# Requirement:
Reproduce the material below word for word, keeping every line in its original order.

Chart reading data

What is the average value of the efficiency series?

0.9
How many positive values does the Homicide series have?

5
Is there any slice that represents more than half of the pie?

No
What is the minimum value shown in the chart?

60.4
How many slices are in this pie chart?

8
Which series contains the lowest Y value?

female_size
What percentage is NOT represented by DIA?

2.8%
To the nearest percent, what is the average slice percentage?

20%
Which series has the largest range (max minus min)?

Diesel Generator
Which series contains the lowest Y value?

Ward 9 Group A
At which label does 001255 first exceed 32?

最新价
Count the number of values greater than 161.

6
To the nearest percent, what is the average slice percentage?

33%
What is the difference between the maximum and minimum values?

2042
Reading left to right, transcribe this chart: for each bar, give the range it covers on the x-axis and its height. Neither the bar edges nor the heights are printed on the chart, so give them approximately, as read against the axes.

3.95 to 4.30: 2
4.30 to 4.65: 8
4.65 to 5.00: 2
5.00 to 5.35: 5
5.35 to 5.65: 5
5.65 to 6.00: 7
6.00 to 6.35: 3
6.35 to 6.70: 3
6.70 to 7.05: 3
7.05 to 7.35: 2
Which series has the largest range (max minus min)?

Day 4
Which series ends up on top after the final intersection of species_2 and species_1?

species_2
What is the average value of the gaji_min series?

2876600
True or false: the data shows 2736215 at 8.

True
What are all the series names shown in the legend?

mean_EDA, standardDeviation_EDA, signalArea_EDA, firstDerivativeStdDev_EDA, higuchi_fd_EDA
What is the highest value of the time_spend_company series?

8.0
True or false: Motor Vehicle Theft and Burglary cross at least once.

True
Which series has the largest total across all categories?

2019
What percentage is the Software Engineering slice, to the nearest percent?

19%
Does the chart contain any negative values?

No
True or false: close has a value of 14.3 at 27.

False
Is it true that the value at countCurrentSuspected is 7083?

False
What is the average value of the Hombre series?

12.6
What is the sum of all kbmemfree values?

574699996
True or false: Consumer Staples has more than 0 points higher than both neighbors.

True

# Output of the exercise:
What is the average value of the efficiency series?

0.9
How many positive values does the Homicide series have?

5
Is there any slice that represents more than half of the pie?

No
What is the minimum value shown in the chart?

60.4
How many slices are in this pie chart?

8
Which series contains the lowest Y value?

female_size
What percentage is NOT represented by DIA?

2.8%
To the nearest percent, what is the average slice percentage?

20%
Which series has the largest range (max minus min)?

Diesel Generator
Which series contains the lowest Y value?

Ward 9 Group A
At which label does 001255 first exceed 32?

最新价
Count the number of values greater than 161.

6
To the nearest percent, what is the average slice percentage?

33%
What is the difference between the maximum and minimum values?

2042
Reading left to right, transcribe this chart: for each bar, give the range it covers on the x-axis and its height. Neither the bar edges nor the heights are printed on the chart, so give them approximately, as read against the axes.

3.95 to 4.30: 2
4.30 to 4.65: 8
4.65 to 5.00: 2
5.00 to 5.35: 5
5.35 to 5.65: 5
5.65 to 6.00: 7
6.00 to 6.35: 3
6.35 to 6.70: 3
6.70 to 7.05: 3
7.05 to 7.35: 2
Which series has the largest range (max minus min)?

Day 4
Which series ends up on top after the final intersection of species_2 and species_1?

species_2
What is the average value of the gaji_min series?

2876600
True or false: the data shows 2736215 at 8.

True
What are all the series names shown in the legend?

mean_EDA, standardDeviation_EDA, signalArea_EDA, firstDerivativeStdDev_EDA, higuchi_fd_EDA
What is the highest value of the time_spend_company series?

8.0
True or false: Motor Vehicle Theft and Burglary cross at least once.

True
Which series has the largest total across all categories?

2019
What percentage is the Software Engineering slice, to the nearest percent?

19%
Does the chart contain any negative values?

No
True or false: close has a value of 14.3 at 27.

False
Is it true that the value at countCurrentSuspected is 7083?

False
What is the average value of the Hombre series?

12.6
What is the sum of all kbmemfree values?

574699996
True or false: Consumer Staples has more than 0 points higher than both neighbors.

True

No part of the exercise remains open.